◆ ASSIGNMENT:
Of the lines below, write out exactly those from the line with "(293, 239) none -> [1052,231,1063,242] a" through the line with "[609,549,670,559] [58,569,433,583] women", both included, and skip the rest.
━━━ SOURCE DATA
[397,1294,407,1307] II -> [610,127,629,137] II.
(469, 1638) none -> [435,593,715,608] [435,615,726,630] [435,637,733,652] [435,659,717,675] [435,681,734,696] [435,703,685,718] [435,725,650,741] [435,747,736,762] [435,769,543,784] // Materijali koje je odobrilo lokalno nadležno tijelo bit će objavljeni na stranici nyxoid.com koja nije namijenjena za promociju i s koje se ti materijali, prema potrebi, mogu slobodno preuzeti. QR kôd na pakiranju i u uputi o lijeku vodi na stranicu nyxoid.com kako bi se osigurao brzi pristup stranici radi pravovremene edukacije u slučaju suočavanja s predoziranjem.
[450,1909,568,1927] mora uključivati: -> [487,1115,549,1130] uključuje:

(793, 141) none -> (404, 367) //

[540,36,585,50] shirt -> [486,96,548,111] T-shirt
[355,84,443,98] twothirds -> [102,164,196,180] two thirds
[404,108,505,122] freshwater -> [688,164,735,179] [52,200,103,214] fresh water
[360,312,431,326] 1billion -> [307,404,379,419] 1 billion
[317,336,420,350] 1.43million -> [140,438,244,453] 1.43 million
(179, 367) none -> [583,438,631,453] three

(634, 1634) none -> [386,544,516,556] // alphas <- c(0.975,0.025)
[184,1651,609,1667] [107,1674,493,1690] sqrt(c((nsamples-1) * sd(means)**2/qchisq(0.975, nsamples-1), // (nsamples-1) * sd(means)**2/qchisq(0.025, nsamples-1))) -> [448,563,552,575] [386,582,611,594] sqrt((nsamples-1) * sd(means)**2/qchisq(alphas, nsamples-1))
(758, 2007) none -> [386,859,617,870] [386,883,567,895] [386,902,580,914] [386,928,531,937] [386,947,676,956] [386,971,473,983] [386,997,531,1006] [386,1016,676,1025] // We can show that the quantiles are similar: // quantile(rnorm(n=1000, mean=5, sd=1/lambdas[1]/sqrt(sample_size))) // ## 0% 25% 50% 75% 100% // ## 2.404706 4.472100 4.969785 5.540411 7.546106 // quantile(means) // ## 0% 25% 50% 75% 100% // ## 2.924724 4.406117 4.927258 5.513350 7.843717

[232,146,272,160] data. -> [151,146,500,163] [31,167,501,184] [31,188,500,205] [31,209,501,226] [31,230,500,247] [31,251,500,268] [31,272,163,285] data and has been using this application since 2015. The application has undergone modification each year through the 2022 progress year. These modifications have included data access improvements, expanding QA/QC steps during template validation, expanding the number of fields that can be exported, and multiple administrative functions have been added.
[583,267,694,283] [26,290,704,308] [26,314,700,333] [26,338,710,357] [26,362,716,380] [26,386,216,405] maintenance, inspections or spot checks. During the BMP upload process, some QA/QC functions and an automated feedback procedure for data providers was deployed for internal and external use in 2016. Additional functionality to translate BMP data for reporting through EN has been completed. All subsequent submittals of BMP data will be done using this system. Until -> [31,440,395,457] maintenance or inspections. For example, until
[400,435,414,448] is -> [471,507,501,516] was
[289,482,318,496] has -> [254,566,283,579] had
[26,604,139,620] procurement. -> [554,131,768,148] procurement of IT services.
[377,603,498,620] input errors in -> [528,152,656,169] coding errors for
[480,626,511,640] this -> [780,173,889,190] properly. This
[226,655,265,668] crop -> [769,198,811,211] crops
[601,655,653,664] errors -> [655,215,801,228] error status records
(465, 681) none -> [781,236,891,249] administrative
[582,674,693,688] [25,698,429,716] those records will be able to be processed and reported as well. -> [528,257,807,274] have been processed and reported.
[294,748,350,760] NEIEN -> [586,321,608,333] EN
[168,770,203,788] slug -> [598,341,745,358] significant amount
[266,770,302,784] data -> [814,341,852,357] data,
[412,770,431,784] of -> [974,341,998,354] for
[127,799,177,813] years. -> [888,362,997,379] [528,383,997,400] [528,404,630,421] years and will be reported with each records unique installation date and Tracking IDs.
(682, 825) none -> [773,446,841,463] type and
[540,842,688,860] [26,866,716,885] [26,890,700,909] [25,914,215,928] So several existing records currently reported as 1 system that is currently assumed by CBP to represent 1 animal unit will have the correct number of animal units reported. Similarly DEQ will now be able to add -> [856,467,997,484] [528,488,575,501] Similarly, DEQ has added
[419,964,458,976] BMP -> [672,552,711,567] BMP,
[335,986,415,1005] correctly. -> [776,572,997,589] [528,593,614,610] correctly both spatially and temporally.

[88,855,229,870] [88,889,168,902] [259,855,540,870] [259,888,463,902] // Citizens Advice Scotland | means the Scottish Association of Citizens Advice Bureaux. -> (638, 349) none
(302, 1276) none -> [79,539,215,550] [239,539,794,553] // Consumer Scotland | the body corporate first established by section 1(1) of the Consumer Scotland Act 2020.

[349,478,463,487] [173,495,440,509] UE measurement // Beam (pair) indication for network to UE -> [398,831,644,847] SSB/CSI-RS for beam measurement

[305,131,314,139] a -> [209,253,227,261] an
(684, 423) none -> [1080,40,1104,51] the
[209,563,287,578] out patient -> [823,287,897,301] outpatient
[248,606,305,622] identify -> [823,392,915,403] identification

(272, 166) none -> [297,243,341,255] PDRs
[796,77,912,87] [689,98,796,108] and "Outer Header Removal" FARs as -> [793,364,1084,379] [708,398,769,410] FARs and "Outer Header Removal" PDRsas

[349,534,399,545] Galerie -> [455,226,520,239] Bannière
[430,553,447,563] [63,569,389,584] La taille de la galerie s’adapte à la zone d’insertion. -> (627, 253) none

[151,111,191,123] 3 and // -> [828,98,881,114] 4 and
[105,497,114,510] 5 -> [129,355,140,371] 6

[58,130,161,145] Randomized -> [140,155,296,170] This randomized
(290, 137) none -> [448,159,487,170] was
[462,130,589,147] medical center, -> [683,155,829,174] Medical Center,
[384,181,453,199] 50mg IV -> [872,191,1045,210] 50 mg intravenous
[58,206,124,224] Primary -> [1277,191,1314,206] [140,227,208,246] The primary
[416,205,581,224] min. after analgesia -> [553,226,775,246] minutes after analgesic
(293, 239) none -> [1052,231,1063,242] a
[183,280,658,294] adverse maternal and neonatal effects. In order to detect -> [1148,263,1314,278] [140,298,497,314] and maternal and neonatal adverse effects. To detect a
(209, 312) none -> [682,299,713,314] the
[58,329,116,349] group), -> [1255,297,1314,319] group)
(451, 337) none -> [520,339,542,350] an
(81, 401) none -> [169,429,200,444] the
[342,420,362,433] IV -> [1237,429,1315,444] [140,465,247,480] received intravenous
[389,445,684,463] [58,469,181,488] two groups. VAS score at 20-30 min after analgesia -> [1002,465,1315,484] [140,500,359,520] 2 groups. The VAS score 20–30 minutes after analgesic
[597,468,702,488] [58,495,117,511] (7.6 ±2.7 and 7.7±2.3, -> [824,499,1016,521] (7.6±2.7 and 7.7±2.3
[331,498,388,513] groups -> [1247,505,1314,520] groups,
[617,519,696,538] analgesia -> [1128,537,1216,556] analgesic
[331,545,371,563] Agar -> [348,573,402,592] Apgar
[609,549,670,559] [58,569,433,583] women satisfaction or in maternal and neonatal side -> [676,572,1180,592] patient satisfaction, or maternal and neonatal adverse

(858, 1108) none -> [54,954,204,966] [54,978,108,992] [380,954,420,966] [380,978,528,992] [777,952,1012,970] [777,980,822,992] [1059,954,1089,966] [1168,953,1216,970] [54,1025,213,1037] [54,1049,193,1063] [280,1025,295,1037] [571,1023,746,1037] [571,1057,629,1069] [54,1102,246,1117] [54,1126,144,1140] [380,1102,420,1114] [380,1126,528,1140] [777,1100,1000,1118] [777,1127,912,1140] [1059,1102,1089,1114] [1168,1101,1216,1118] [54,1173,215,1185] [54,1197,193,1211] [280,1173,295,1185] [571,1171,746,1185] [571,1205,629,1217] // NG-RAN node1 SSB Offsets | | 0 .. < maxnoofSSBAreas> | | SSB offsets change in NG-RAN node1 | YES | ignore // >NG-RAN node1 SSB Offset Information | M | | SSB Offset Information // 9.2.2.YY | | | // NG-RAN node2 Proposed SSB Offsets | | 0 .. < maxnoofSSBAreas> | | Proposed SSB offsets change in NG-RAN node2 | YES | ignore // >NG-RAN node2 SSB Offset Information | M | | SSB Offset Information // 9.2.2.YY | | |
━━━━━━
◆ ANSWER BOX:
(293, 239) none -> [1052,231,1063,242] a
[183,280,658,294] adverse maternal and neonatal effects. In order to detect -> [1148,263,1314,278] [140,298,497,314] and maternal and neonatal adverse effects. To detect a
(209, 312) none -> [682,299,713,314] the
[58,329,116,349] group), -> [1255,297,1314,319] group)
(451, 337) none -> [520,339,542,350] an
(81, 401) none -> [169,429,200,444] the
[342,420,362,433] IV -> [1237,429,1315,444] [140,465,247,480] received intravenous
[389,445,684,463] [58,469,181,488] two groups. VAS score at 20-30 min after analgesia -> [1002,465,1315,484] [140,500,359,520] 2 groups. The VAS score 20–30 minutes after analgesic
[597,468,702,488] [58,495,117,511] (7.6 ±2.7 and 7.7±2.3, -> [824,499,1016,521] (7.6±2.7 and 7.7±2.3
[331,498,388,513] groups -> [1247,505,1314,520] groups,
[617,519,696,538] analgesia -> [1128,537,1216,556] analgesic
[331,545,371,563] Agar -> [348,573,402,592] Apgar
[609,549,670,559] [58,569,433,583] women satisfaction or in maternal and neonatal side -> [676,572,1180,592] patient satisfaction, or maternal and neonatal adverse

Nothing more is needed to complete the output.